It was a not-so-glorious Saturday morning at the DMV. So what better time to crack open Crap Jobs: 100 Tales of Workplace Hell? (Civil Servant, in case you were wondering, is ranked #9 on the list).
Remember that summer you spent as a dog walker, candy striper, groundskeeper? Well, multiply it by nine hundred and you are getting close to the hell experienced by the contributors to this book. Crap Jobs collects one hundred tales from survivors of some of the most deplorable jobs around. From the maggot farmer who needed to wear waders into the ‘worm pit’, to the rodent exterminator who had no tools to work with but a hammer, the stories collected in Crap Jobs are often gag-worthy, begging the question:
why would anyone ever want to read this book?

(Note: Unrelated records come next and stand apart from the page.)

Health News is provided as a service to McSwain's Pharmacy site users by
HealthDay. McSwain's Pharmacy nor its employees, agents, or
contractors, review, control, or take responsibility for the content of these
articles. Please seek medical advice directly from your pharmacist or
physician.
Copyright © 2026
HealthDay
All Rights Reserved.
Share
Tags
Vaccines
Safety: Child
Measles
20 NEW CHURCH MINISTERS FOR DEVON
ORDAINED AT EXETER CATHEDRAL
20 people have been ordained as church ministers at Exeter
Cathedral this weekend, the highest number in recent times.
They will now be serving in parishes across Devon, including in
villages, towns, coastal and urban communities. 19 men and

While not a book for the faint of heart (or probably kids under the age of 18), Crap Jobs does provide a rather unique look into workers’ battles against soul-crushing tasks, with doses of humor and unpredictability thrown in. The tales of woe are written by everyday Joes and Jills, so while the narrative is at times jolting, (and cursing is a device too often relied on), the tales are regaled in a way reminiscent of your friends’ funny party anecdotes. Intermixed with the tales of the telemarketer and tampon factory cleaner, facts are provided about how the United States is one of the worst countries to work in when it comes to vacation time, overtime, sick leave, and income. This gives the book, whose tales all occur in Britain, an odd balance (not to mention a depressing note for its American readers).

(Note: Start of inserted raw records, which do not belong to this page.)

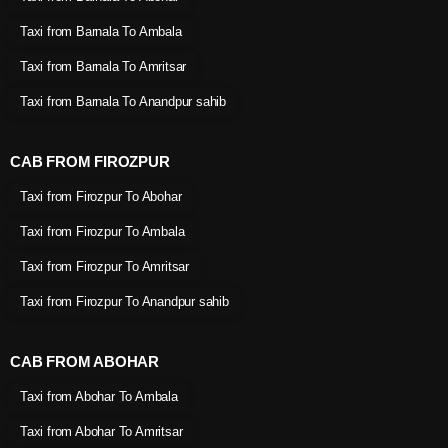
Taxi from Barnala To Ambala
Taxi from Barnala To Amritsar
Taxi from Barnala To Anandpur sahib
CAB FROM FIROZPUR
Taxi from Firozpur To Abohar
Taxi from Firozpur To Ambala
Taxi from Firozpur To Amritsar
Taxi from Firozpur To Anandpur sahib
CAB FROM ABOHAR
Taxi from Abohar To Ambala
Taxi from Abohar To Amritsar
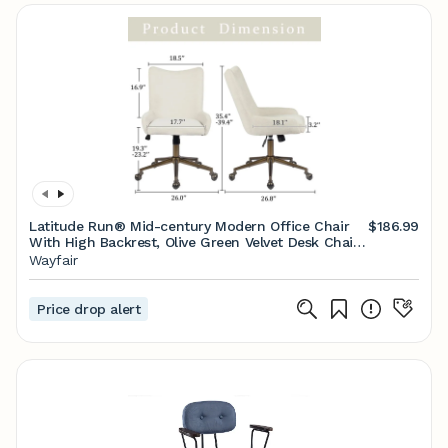
Latitude Run® Mid-century Modern Office Chair
$186.99
With High Backrest, Olive Green Velvet Desk Chair
With Adjustable Height, Swivel & Rocking Tilt,
Wayfair
Upholstered Office Chair With Smooth Ball
Casters, Rolling Task Chair For Study Workspace &
Reviews | Wayfair
Price drop alert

At times, it isn’t the job per se that’s the problem, more so it’s the people with whom you’re stuck working. Some of the jobs listed – Freelance Magazine Editor, Broadcast Executive, Model – are not ones you’d immediately classify as crappy. But then the sexual harassment or regular intervals of humiliation are revealed, showing that those dreams jobs often held in high esteem are not always as glamorous as they seem. Then there are just the oddities, like the factory worker whose colleagues robbed stores on the side and proposed holding up the place where she held a second job as a cashier. “But we might have to rough you up a bit to make it look believable,” they explain.

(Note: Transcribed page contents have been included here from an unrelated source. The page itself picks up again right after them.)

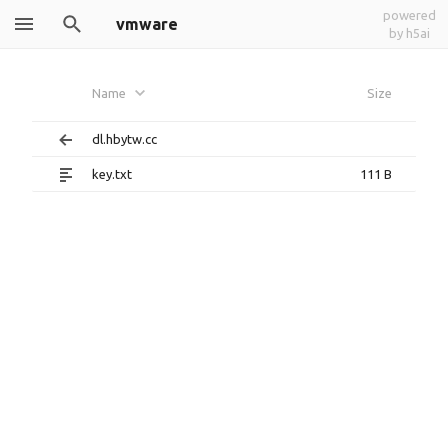
powered
vmware
by h5ai
Name
Size
dl.hbytw.cc
key.txt
111 B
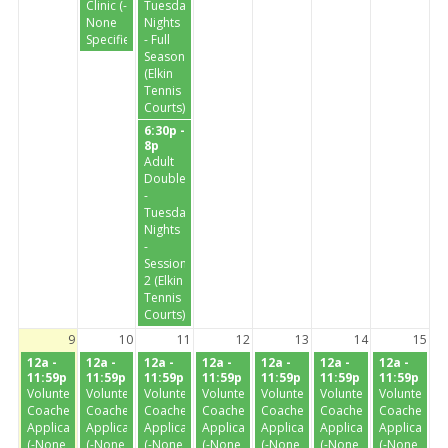
Clinic (-
Tuesday
None
Nights
Specified-)
- Full
Season
(Elkin
Tennis
Courts)
6:30p -
8p
Adult
Doubles
-
Tuesday
Nights
-
Session
2 (Elkin
Tennis
Courts)
9
10
11
12
13
14
15
12a -
12a -
12a -
12a -
12a -
12a -
12a -
11:59p
11:59p
11:59p
11:59p
11:59p
11:59p
11:59p
Volunteer
Volunteer
Volunteer
Volunteer
Volunteer
Volunteer
Volunteer
Coaches
Coaches
Coaches
Coaches
Coaches
Coaches
Coaches
Application
Application
Application
Application
Application
Application
Application
(-None
(-None
(-None
(-None
(-None
(-None
(-None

Yes, Crap Jobs has some of the worse stories you will likely ever hear. There’s no sugarcoating it, (except maybe in the tale of the Pie Hole Maker). Whatever you do, don’t read it before you go to sleep, because you will likely be haunted long into the morning and not get out of bed for work. “Your job could kill you,” one of the trivia tidbits notes, and once again, depresses you. Neither should the book be read straight through. It’s meant to live on your coffee table, to be delved into in doses. One can only take so many cringe-worthy moments at a time.
Despite these conditions, Crap Jobs might just be the perfect gift for your unemployed friend who’s down on his luck, or for that friend who is constantly complaining about the littlest things at her job. Let her see what it’s like for the Phone Sex Operators of the world (Crap Job #1).
Have you read Crap Jobs, Modsters? What’s the worse job you’ve ever held?